We will split the combined annotation file back into individual annotation files for each sample. This step can be seen as optional if you are dealing with a single sample.

Modify and run:

mkdir -p tmp_split

sed 's/_NODE/|NODE/' {input} | awk -F'|' '{
    identifier = $1;  # Construct the identifier using the first two fields

    output_file = "tmp_split/" identifier;  # Construct the output filename

    if (!seen[identifier]++) {
        close(output_file);  # Close the previous file (if any)
        output = output_file;  # Update the current output file
    }

    print $2 > output;  # Append the line to the appropriate output file
}'

for file in tmp_split/*; do
    mkdir -p {output}/$(basename "$file")/;
    mv "$file" {output}/$(basename "$file")/diamond_output.tsv;
done

rmdir tmp_split
  • {input} is the combined annotation file from step 4.1.
  • {output} is a directory path. This directory will be automatically filled with subdirectories for each sample. In each subdirectory you will find a diamond_out.tsv file.

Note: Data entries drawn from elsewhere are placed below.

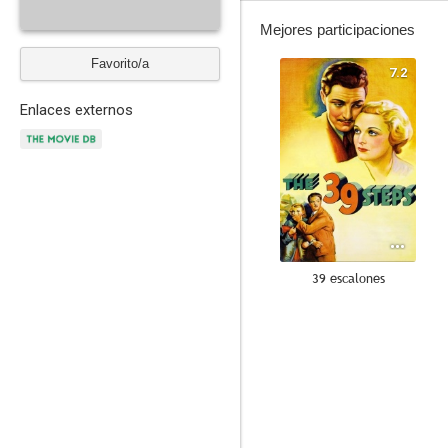
Mejores participaciones
Favorito/a
7.2
Enlaces externos
39 escalones
6.2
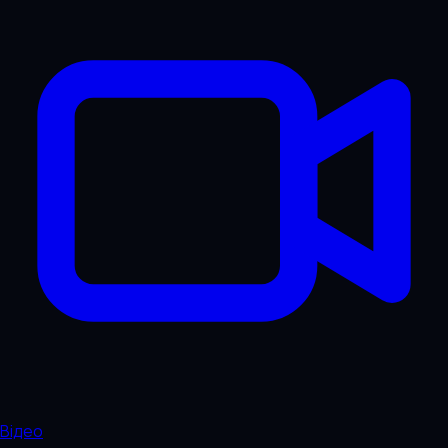
Відео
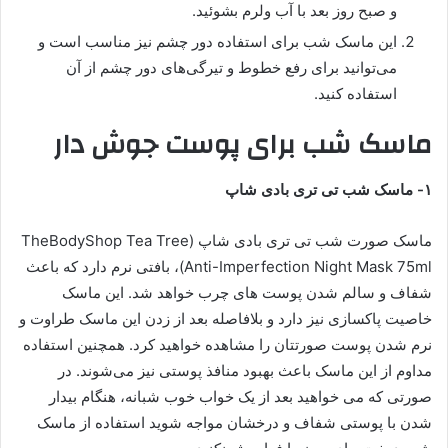
و صبح روز بعد با آب ولرم بشوئید.
این ماسک شب برای استفاده دور چشم نیز مناسب است و
می‌توانید برای رفع خطوط و تیرگی‌های دور چشم از آن
استفاده کنید.
ماسک شب برای پوست جوش دار
۱- ماسک شب تی تری بادی شاپ
ماسک صورت شب تی تری بادی شاپ (TheBodyShop Tea Tree
Anti-Imperfection Night Mask 75ml)، بافتی نرم دارد که باعث
شفاف و سالم شدن پوست های چرب خواهد شد. این ماسک
خاصیت پاکسازی نیز دارد و بلافاصله بعد از زدن این ماسک طراوت و
نرم شدن پوست صورتتان را مشاهده خواهید کرد. همچنین استفاده
مداوم از این ماسک باعث بهبود منافذ پوستی نیز می‌شوند. در
صورتی که می خواهید بعد از یک خواب خوب شبانه، هنگام بیدار
شدن با پوستی شفاف و درخشان مواجه شوید استفاده از ماسک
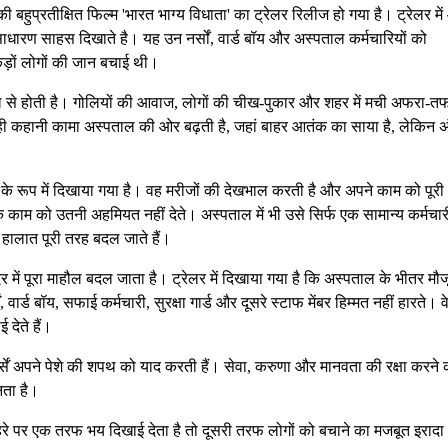
बहुप्रतीक्षित फिल्म 'भारत भाग्य विधाता' का ट्रेलर रिलीज हो गया है। ट्रेलर मे
ाधारण साहस दिखाते है। यह उन नर्सों, वार्ड बॉय और अस्पताल कर्मचारियों को
ैकड़ों लोगों की जान बचाई थी।
ौल से होती है। गोलियों की आवाज, लोगों की चीख-पुकार और शहर में मची अफरा-त
ी कहानी कामा अस्पताल की ओर बढ़ती है, जहां बाहर आतंक का साया है, लेकिन अ
 के रूप में दिखाया गया है। वह मरीजों की देखभाल करती है और अपने काम को पूरी
ाम को उतनी अहमियत नहीं देते। अस्पताल में भी उसे सिर्फ एक सामान्य कर्मचार
 हालात पूरी तरह बदल जाते हैं।
ें पूरा माहौल बदल जाता है। ट्रेलर में दिखाया गया है कि अस्पताल के भीतर मौज
 वार्ड बॉय, सफाई कर्मचारी, सुरक्षा गार्ड और दूसरे स्टाफ मेंबर हिम्मत नहीं हारते। व
 देते हैं।
सें अपने पेशे की शपथ को याद करती हैं। सेवा, करुणा और मानवता की रक्षा करने 
ता है।
रे पर एक तरफ भय दिखाई देता है तो दूसरी तरफ लोगों को बचाने का मजबूत इरादा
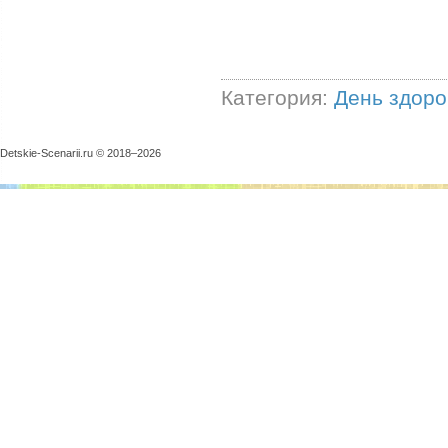
Категория:
День здоро
Detskie-Scenarii.ru © 2018–
2026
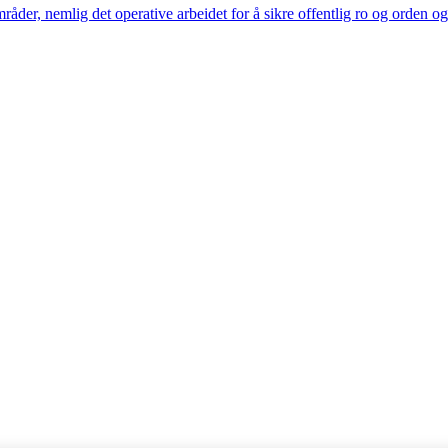
råder, nemlig det operative arbeidet for å sikre offentlig ro og orden o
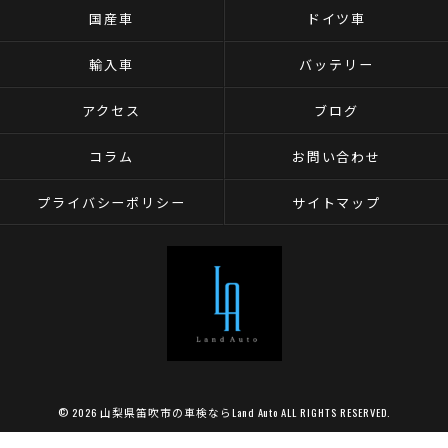
国産車
ドイツ車
輸入車
バッテリー
アクセス
ブログ
コラム
お問い合わせ
プライバシーポリシー
サイトマップ
© 2026 山梨県笛吹市の車検ならLand Auto ALL RIGHTS RESERVED.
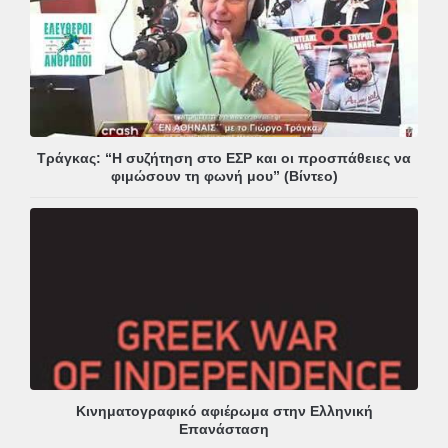
Τράγκας: “Η συζήτηση στο ΕΣΡ και οι προσπάθειες να
φιμώσουν τη φωνή μου” (Βίντεο)
Κινηματογραφικό αφιέρωμα στην Ελληνική
Επανάσταση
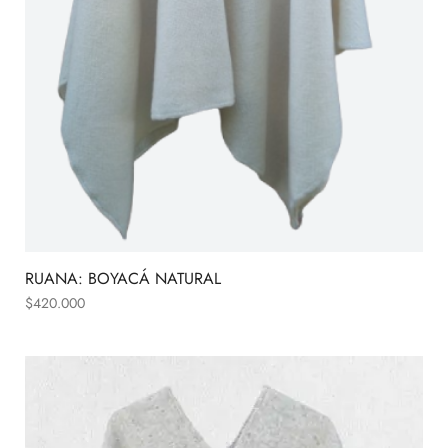
RUANA: BOYACÁ NATURAL
$
420.000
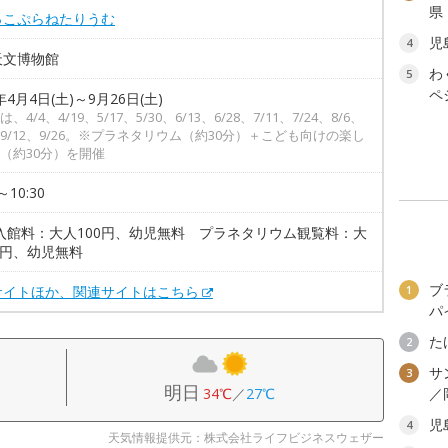
県
っこぷらねたりうむ
児
4
天文博物館
わ
5
ペ
年4月4日(土)～9月26日(土)
、4/4、4/19、5/17、5/30、6/13、6/28、7/11、7/24、8/6、
9、9/12、9/26。※プラネタリウム（約30分）＋こども向けの楽し
（約30分）を開催
～10:30
 入館料：大人100円、幼児無料 プラネタリウム観覧料：大
0円、幼児無料
ブ
サイトほか、関連サイトはこちら
1
パ
た
2
サ
3
明日
34℃
／
27℃
／
児
4
天気情報提供元：株式会社ライフビジネスウェザー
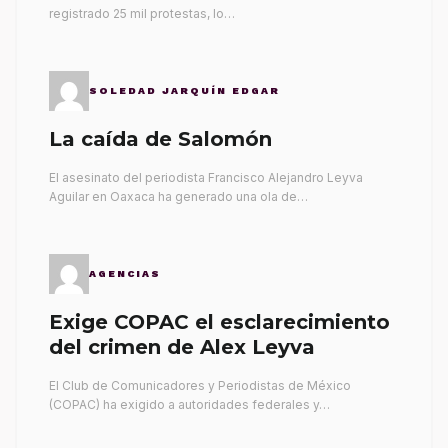
registrado 25 mil protestas, lo…
SOLEDAD JARQUÍN EDGAR
La caída de Salomón
El asesinato del periodista Francisco Alejandro Leyva
Aguilar en Oaxaca ha generado una ola de…
AGENCIAS
Exige COPAC el esclarecimiento
del crimen de Alex Leyva
El Club de Comunicadores y Periodistas de México
(COPAC) ha exigido a autoridades federales y…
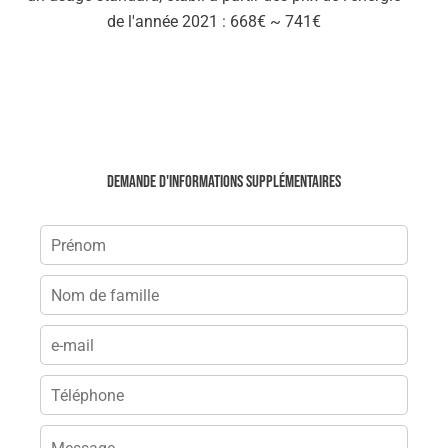
de l'année 2021 : 668€ ~ 741€
Demande d'informations supplémentaires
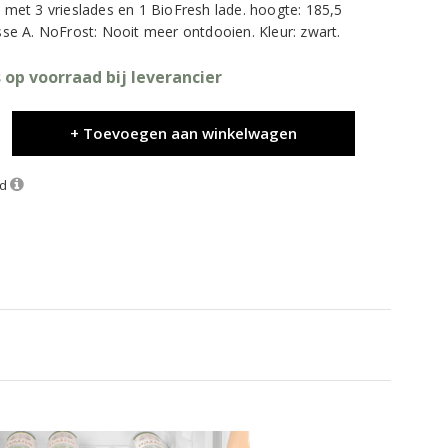
t met 3 vrieslades en 1 BioFresh lade. hoogte: 185,5
asse A. NoFrost: Nooit meer ontdooien. Kleur: zwart.
 op voorraad bij leverancier
+ Toevoegen aan winkelwagen
nd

4.3 Parsing diamond output

Now we will process the DIAMOND output files with a custom Python script called post_process_diamond.py. This script will further enrich taxonomic information for each contig based on the DIAMOND alignment results. If a contig has multiple matches in the database, it will select the best hit based on a combined score of bitscore and length. Lastly, it separates the contigs into two lists: those that were successfully annotated and unannotated.

This python script utilizes the biopython library.

python /mnt/viro0002/workgroups_projects/Bioinformatics/scripts/post_process_diamond.py \
-i {input.annotation} \
-c {input.contigs} \
-o {output.annotated} \
-u {output.unannotated}
  • {input.annotation} is the annotation file step 4.2.
  • {input.contigs} are the contigs from the SPAdes step 3.1.
  • {output.annotated} is a .tsv file with a set of annotated contigs.
  • {output.unannotated} is a .tsv file with a set of unannotated contig IDs.
Note

We can now move on to the final steps where we will create various files needed for downstream analysis.